Our ongoing relationship to Victorian poetry was also the primary theme for Marjorie Stone’s paper Stone’s ‘A Diminishing Preserve? Victorian Poetry, Field Transformations, and Neo-Victorianism,’ which considered Victorian poetry studies itself as a preserve, and questioned how the current academic field affects what we consider Victorian poetry to be. Her paper was informed by academics’ responses to a questionnaire on how they perceived changes in the field of Victorian poetry studies during the time they had been involved in it.

As well as a shift away from studying traditionally canonical poets towards broader research directions taking in movements or themes in poetry, people reported a declining number of specialists in poetry, particularly among the younger generation (something compounded by the increasing difficulty of finding academic jobs, and a broader shift away from historical literature and the humanities in general in twenty-first century universities.) Stone also remarked on the dominance of the novel in Neo-Victorian studies and representations – as well as a worrying tendency for poetic lives to be portrayed in a tragic/glamorous mode tinged by conservatism masquerading as transgression. The discussions after Stone’s paper included several testimonials from people who felt like they now had to almost sneak poetry into 19th-century syllabi in order to attract students’ interest. There were also suggestions for an informal Victorian poetry caucus, which would allow people to collaborate and disseminate research, but also raise the profile of the discipline within the wider Victorian Studies field in North America.
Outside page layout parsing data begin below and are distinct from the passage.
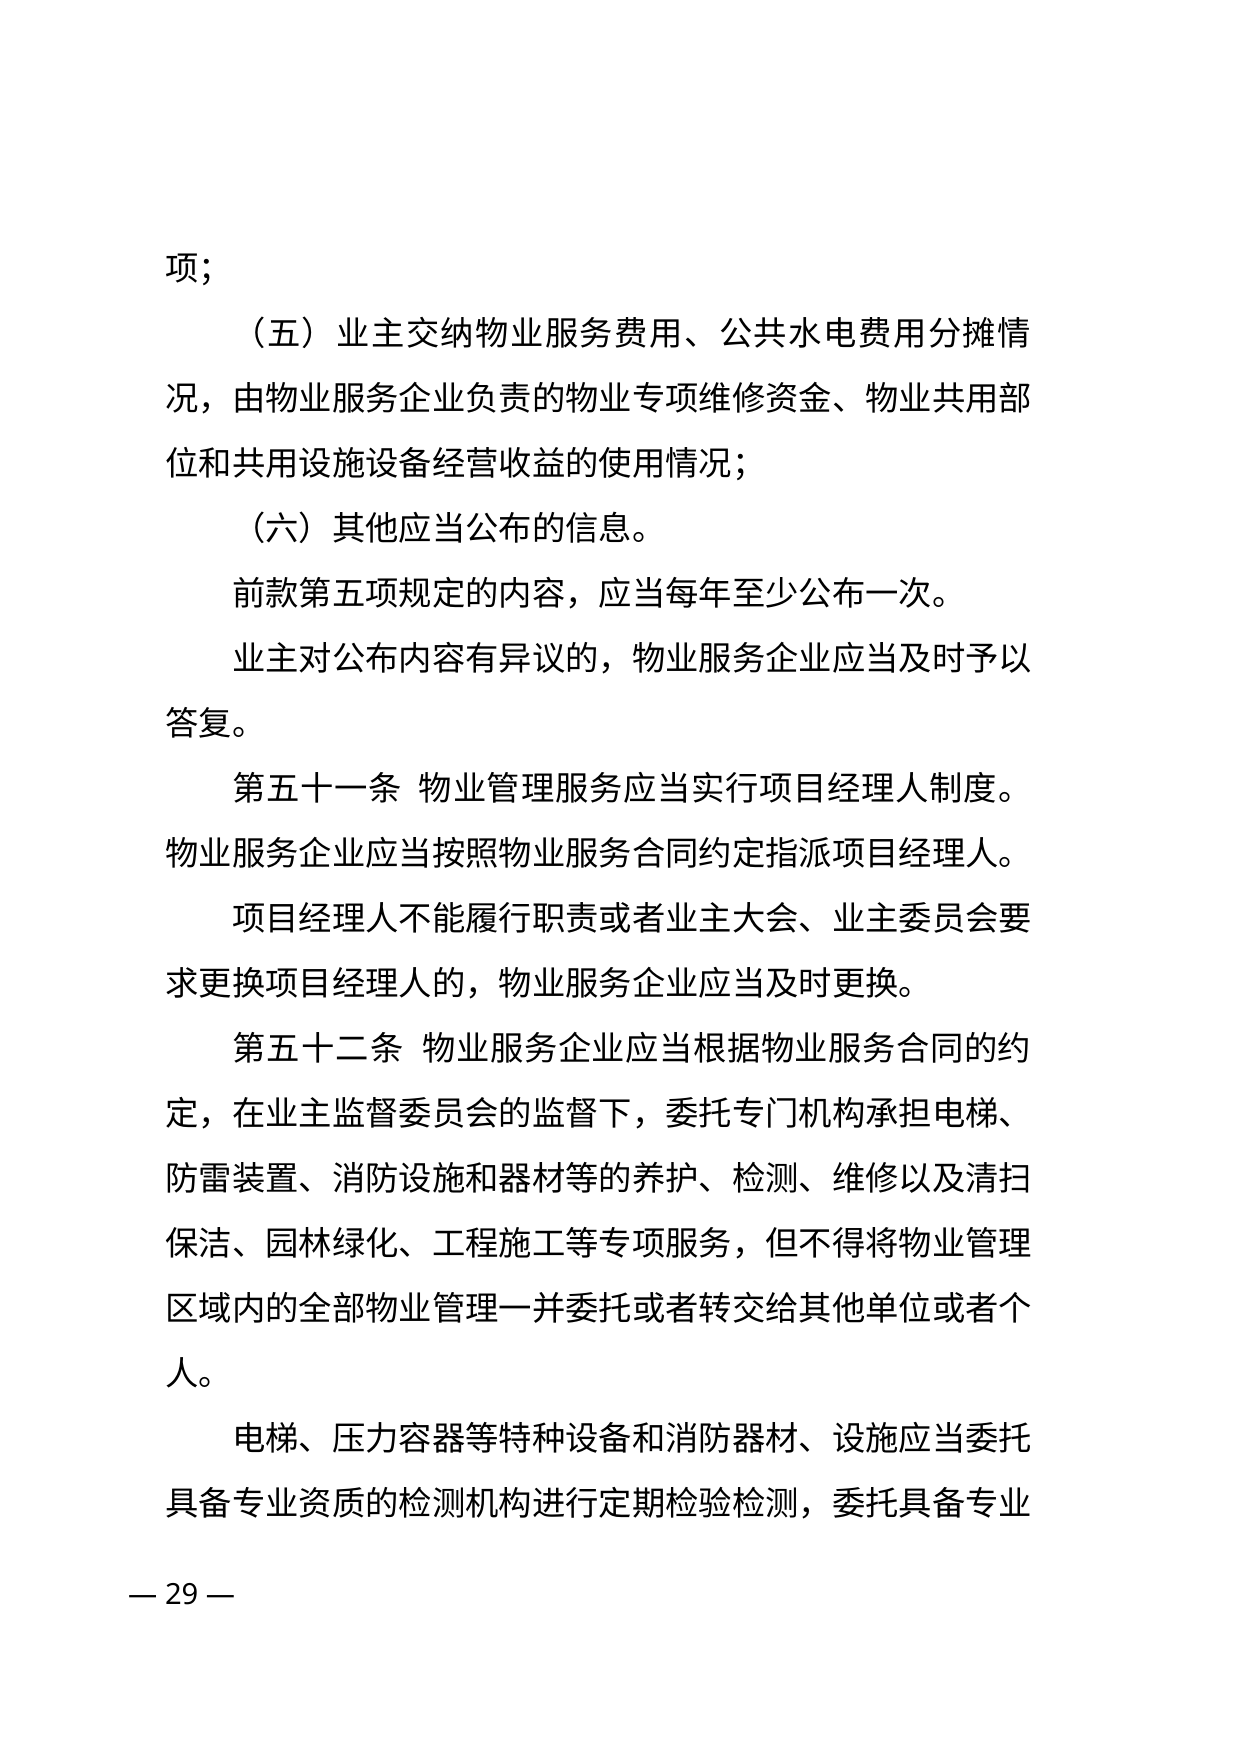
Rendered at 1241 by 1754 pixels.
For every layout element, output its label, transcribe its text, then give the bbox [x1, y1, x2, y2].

text 项目经理人不能履行职责或者业主大会、业主委员会要求更换项目经理人的，物业服务企业应当及时更换。 [165, 883, 1032, 1013]
text （六）其他应当公布的信息。 [165, 493, 1032, 558]
text 第五十二条 物业服务企业应当根据物业服务合同的约定，在业主监督委员会的监督下，委托专门机构承担电梯、防雷装置、消防设施和器材等的养护、检测、维修以及清扫保洁、园林绿化、工程施工等专项服务，但不得将物业管理区域内的全部物业管理一并委托或者转交给其他单位或者个人。 [165, 1013, 1032, 1403]
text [165, 1403, 1032, 1533]
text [165, 233, 1032, 298]
text 业主对公布内容有异议的，物业服务企业应当及时予以答复。 [165, 623, 1032, 753]
text 第五十一条 物业管理服务应当实行项目经理人制度。物业服务企业应当按照物业服务合同约定指派项目经理人。 [165, 753, 1032, 883]
text （五）业主交纳物业服务费用、公共水电费用分摊情况，由物业服务企业负责的物业专项维修资金、物业共用部位和共用设施设备经营收益的使用情况； [165, 298, 1032, 493]
text 前款第五项规定的内容，应当每年至少公布一次。 [165, 558, 1032, 623]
The conference also covered many other aspects of Victorian preservation, including issues around archiving documents and objects. Evening activities also preserved Victorian entertainments through reviving them, with a film showing of the 1890 Blue Jeans, and a 19th Century Theatre Caucus performance of How We Live, an 1856 stage adaptation of London Labour and the London Poor directed by Taryn Hakala. The themes that NAVSA 2017 centred, as well as those brought up by the location itself, combined to provoke a number of interesting discussions on how we relate to the past through ideas of particular places or pieces of writing as representative, and the ways in which this relationship changes depending on contemporary concerns.

How We Live (photo credit: Amy Kahrmann Huseby and Taryn Hakala)

Erin Farley
I am grateful to the British Association of Victorian Studies for their award of the Sally Ledger Memorial Travel Bursary, which allowed me to attend this conference.

Erin Farley is a PhD student on the Collaborative Doctoral Award project “Poetry, Song and Community in the Industrial City: Victorian Dundee”, working with the University of Strathclyde and Dundee Central Library to explore the importance of locally-produced verse and song cultures in shaping communities in Dundee.